Reference is made to the extended stock exchange announcement released on 19 March 2019 by African Petroleum (OSE ticker: APCL), regarding the agreement to combine with PetroNor E&P Ltd (“PetroNor”) against the issuance of approximately 816 million consideration shares in African Petroleum (the “Transaction”), and the subsequent announcements released on 30 May 2019, 30 June 2019 and 23 August 2019.

Closing of Transaction

African Petroleum is pleased to announce that the Transaction has now completed, and that the Company has acquired 100% of the shares in PetroNor, against consideration in the form of 816,198,842 new shares in the Company (the “Consideration Shares”) which have been irrevocably instructed to be issued to NOR Energy AS (“Nor Energy”) and Petromal – Sole Proprietorship LLC (“Petromal”). The Company’s new issued and outstanding share capital will, upon issuance of the Consideration Shares, be 971,665,288, consisting of 971,665,288 shares of no par value. The Consideration Shares are expected to be issued in the Company’s local share register in Australia on 2 September 2019 and will be registered with the VPS in the form of depositary receipts and tradable on Oslo Axess as soon as possible thereafter. A separate announcement will be made when registration in the VPS has occurred.

The Consideration Shares to be received by Petromal are subject to a six months lock-up.
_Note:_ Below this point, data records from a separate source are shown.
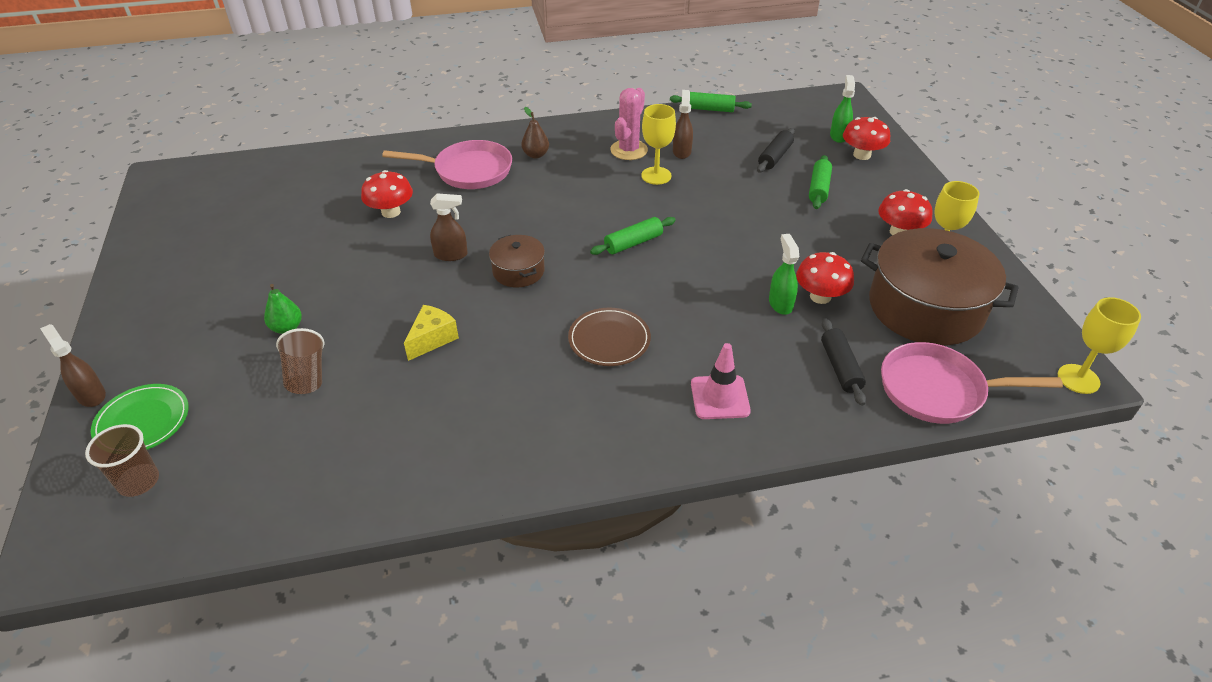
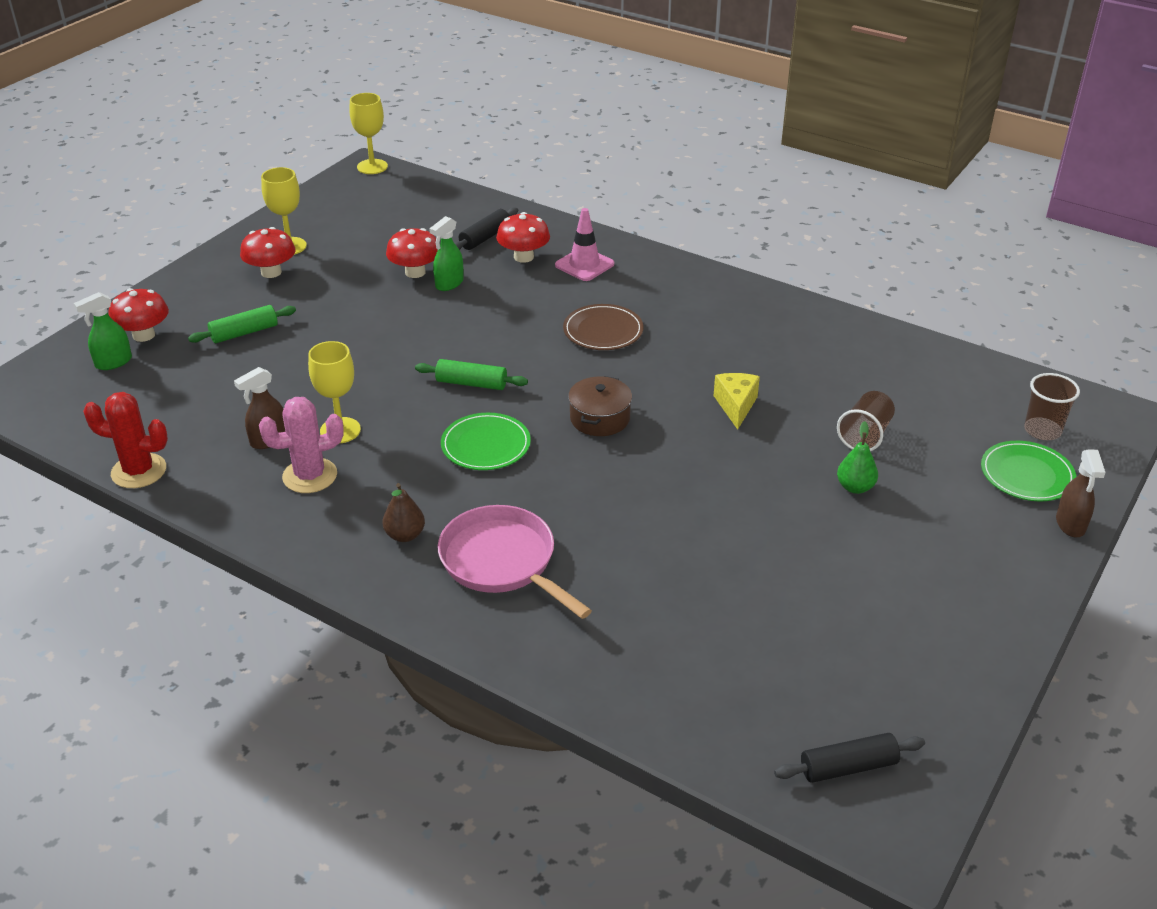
camera: 135 degrees left, 5 degrees down
red mushroom [361,170,413,218] -> red mushroom moved to [496,212,550,263]
yellow cheese [404,305,459,361] -> yellow cheese turned 105 degrees clockwise [714,373,760,430]
brown spray bottle [430,193,468,261] -> none
green rolling pin [670,92,752,112] -> red cactus [83,392,168,488]
black rolling pin [757,128,795,173] -> black rolling pin moved to [774,733,925,783]
brown pot [861,228,1019,345] -> none
pink pan [881,342,1063,424] -> none
none -> green plate [441,413,531,470]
As further detailed in the Exempted Document (as defined below), Nor Energy also undertook a six months lock-up to the benefit of the Company, but has later been released from its undertaking, due to a separate agreement with the Company whereby NOR Energy has agreed to provide a liquidity facility to the Company.

Corporate changes

As approved by the general meeting of the Company held on 24 April 2019 (the “GM”), conditional on completion of the Transaction, the following changes have also taken effect:

•     The Company has made changes to its Board of Directors. The new Board of Directors consists of the following members: Mr. Eyas Alhomouz (Chairman), Dr. David King, Mr. Jens Pace, Mr. Stephen West, Mr. Bjarne Moe, Mr. Timothy Turner, Mr. Joseph Iskander and Mr. Knut Søvold;

•     The Company has made changes to its executive management. The new management consists of the following persons: Mr. Jens Pace (CEO), Mr. Stephen West (CFO), Mr. Michael Barrett (Exploration Director), Mr. Knut Søvold (COO), Mr. Gerhard Ludvigsen (Business Development Manager) and Mr. Claus Frimann-Dahl (Chief Technical Officer);

•     155,466,446 warrants have been irrevocably instructed to be issued to existing shareholders of the Company as at the date of the GM, as reflected with the VPS on 26 April 2019 (the “Record Date”). A separate announcement will be made when the warrants have been delivered in the VPS;

•     8,513,848 warrants have been irrevocably instructed to be issued to existing optionholders as at 19 March 2019 in consideration for cancellation of existing share options; and

•     155,466,446 warrants have been irrevocably instructed to be issued to NOR Energy and Petromal.

The Company is in the process of effecting the registration of the name change to PetroNor E&P Limited, and a separate announcement, including announcement of the new OSE ticker will be made once the registration is completed.